Though I join Dan in his admiration for the Tina ‘n’ Amy double act, I have no interest in seeing them installed as permanent Oscar hosts. My fantasy-programming career path for that erstwhile “Weekend Update” anchor team involves their revamping Tonight to such a degree that they’d have neither the time nor the energy to prep jokes about George Clooney’s dates or Jack Nicholson’s shades, many of which are older than George Clooney’s dates. (The Fey & Poehler Tonight, based in New York, would go down in the round in Rockefeller Plaza, where some tourists would participate in free-form improv exercises and others would participate in occasional talent shows, Amateur Night at the Apollo style, with Brian Williams serving in a Sandman-like capacity.) No, my ideal Oscar host is former colleague Jimmy Fallon. It is obvious to me that the gig is his destiny.

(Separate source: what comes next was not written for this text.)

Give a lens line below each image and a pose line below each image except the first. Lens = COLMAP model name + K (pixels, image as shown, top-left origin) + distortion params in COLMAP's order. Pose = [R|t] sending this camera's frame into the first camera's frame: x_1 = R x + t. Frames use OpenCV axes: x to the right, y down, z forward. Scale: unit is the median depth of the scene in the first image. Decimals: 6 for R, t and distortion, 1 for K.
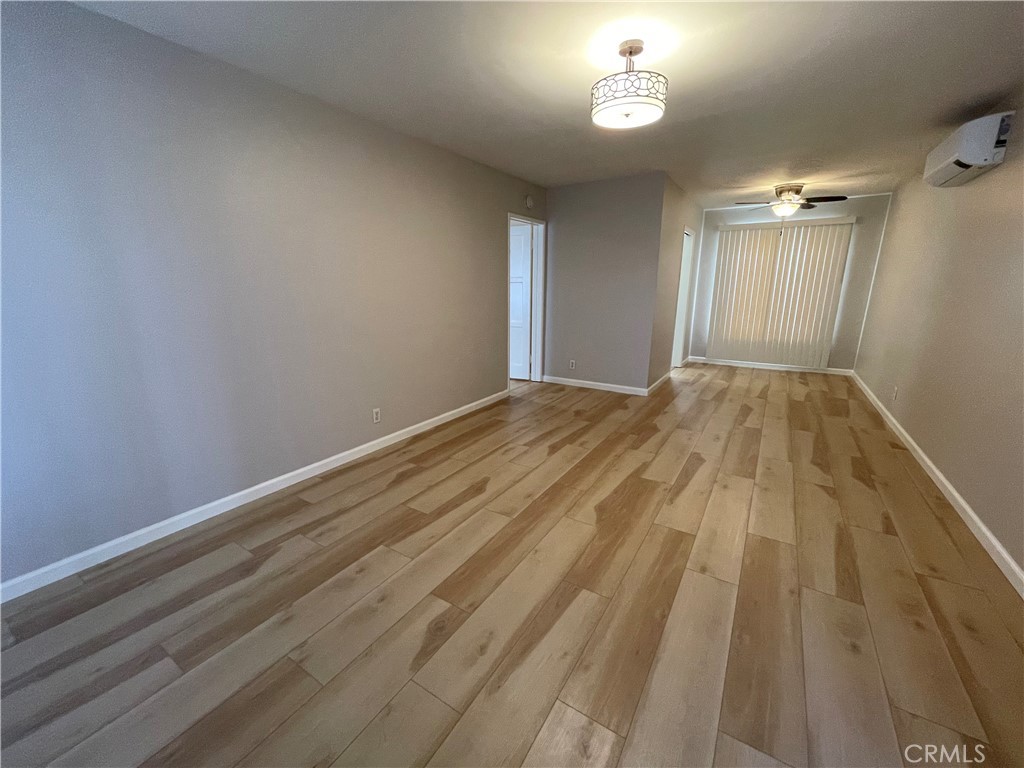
lens RADIAL K [[415.0, 0, 507.7], [0, 415.0, 386.6], [0, 0, 1]] dist [-0.004462, 0.001706]
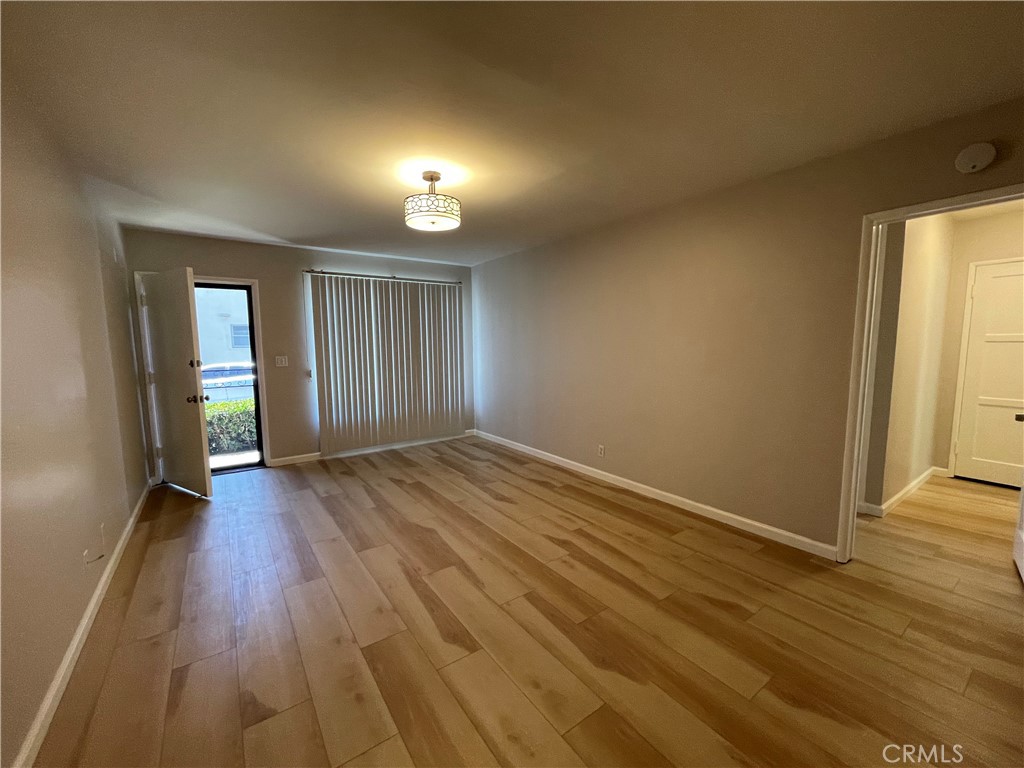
lens RADIAL K [[415.0, 0, 505.8], [0, 415.0, 392.6], [0, 0, 1]] dist [-0.004462, 0.001706]
pose [[-0.378053, 0.120095, -0.917962, 0.731300], [-0.214253, 0.953282, 0.212953, -0.241207], [0.900651, 0.277183, -0.334660, 0.905444]]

But the academy makes him wait while it trifles with Seth MacFarlane. And why? To pander to young men between the ages of 18 and not-yet-old-enough-to-no-longer-be-amused-by-Stewie-Griffin. I am not convinced that they’ll tune in. Nor does it seem that the broadcast needs them. Stuart Elliott, the Timesman on the advertising beat, reports that ad rates are at their highest since 2008—as much as $1.8 million for a 30-second spot—in a piece that necessarily employs the old descriptor of the Oscars broadcast as “the Super Bowl for women.” I am not sure that the sonority of MacFarlane’s voice—truly a gift, as if his is the larynx of an Old Testament AOR DJ—is commanding enough to compensate for the puerility of all the things he will say with it. (That’s assuming he brings the rude satire that made him famous. I am halfway tempted to suppose he’ll tone it down—in which case, what’s the point?) I anticipate a minor train wreck—nothing on the legendary scale of Rob-Lovian hoofing, but something to make the nation’s entertainment press grateful for the academy’s ineptitude and the copy it provides.
You will have noticed that I tarry in discussing the actual awards being awards. This is because I will be watching this ceremony under protest, having been converted to the McConaughey-was-robbed position of those enchanted by Magic Mike. When the ceremony grinds around to the presentation of the Supporting Actor trophy, I will, in protest, turn off the set, bow toward the city of Tampa, and perform a 60-second bongo solo.
And then I’ll turn the show back on and watch the grass of it grow toward the presentation of the Best Picture prize. I like the case Dan makes for Lincoln, and I’d add that with Daniel Day-Lewis a log-cabin lock to win best actor, a look at Oscar history makes a Lincoln win seem possible. The King’s Speech, Gandhi, Patton—Great Man biopics grounded in big performances have a way of knocking ‘em dead. Which reminds me: I’ll take back everything negative I’ve ever said about MacFarlane—even my displeasure with an old upfronts joke about grinding the homeless into hamburger meat—if he goes all the way with his frathouse-shock antics and pulls out a Nerf gun to run a John Wilkes Booth prank.
Yet I’m putting my money on Argo, which is, as an expression of Hollywood’s idea of itself, perfect for the role of Best Picture. The text concerns the power of cinematic illusion to defeat America’s radical Middle Eastern enemies, and the tone catches the 1970s of the Golden Age, and thus the movie is rather like a USO Tour directed by Alan Pakula for the purposes of destroying the PLO. Plus, one of the producers will be bringing a really hot date, because his name is George Clooney. This is not to mention that all the many, many people who wish Ben Affleck great success as a filmmaker because they want to stop him from him acting in films other than the ones he makes because never again do we want another Gigli. That he was snubbed for a directing nomination is kind of nuts. Perhaps some voters were swayed by those old allegations that Ben and Matt got quite a bit of help writing Good Will Hunting. Argo refutes the concept. Ben Affleck is a first-rate Hollywood storyteller. How do you like those apples?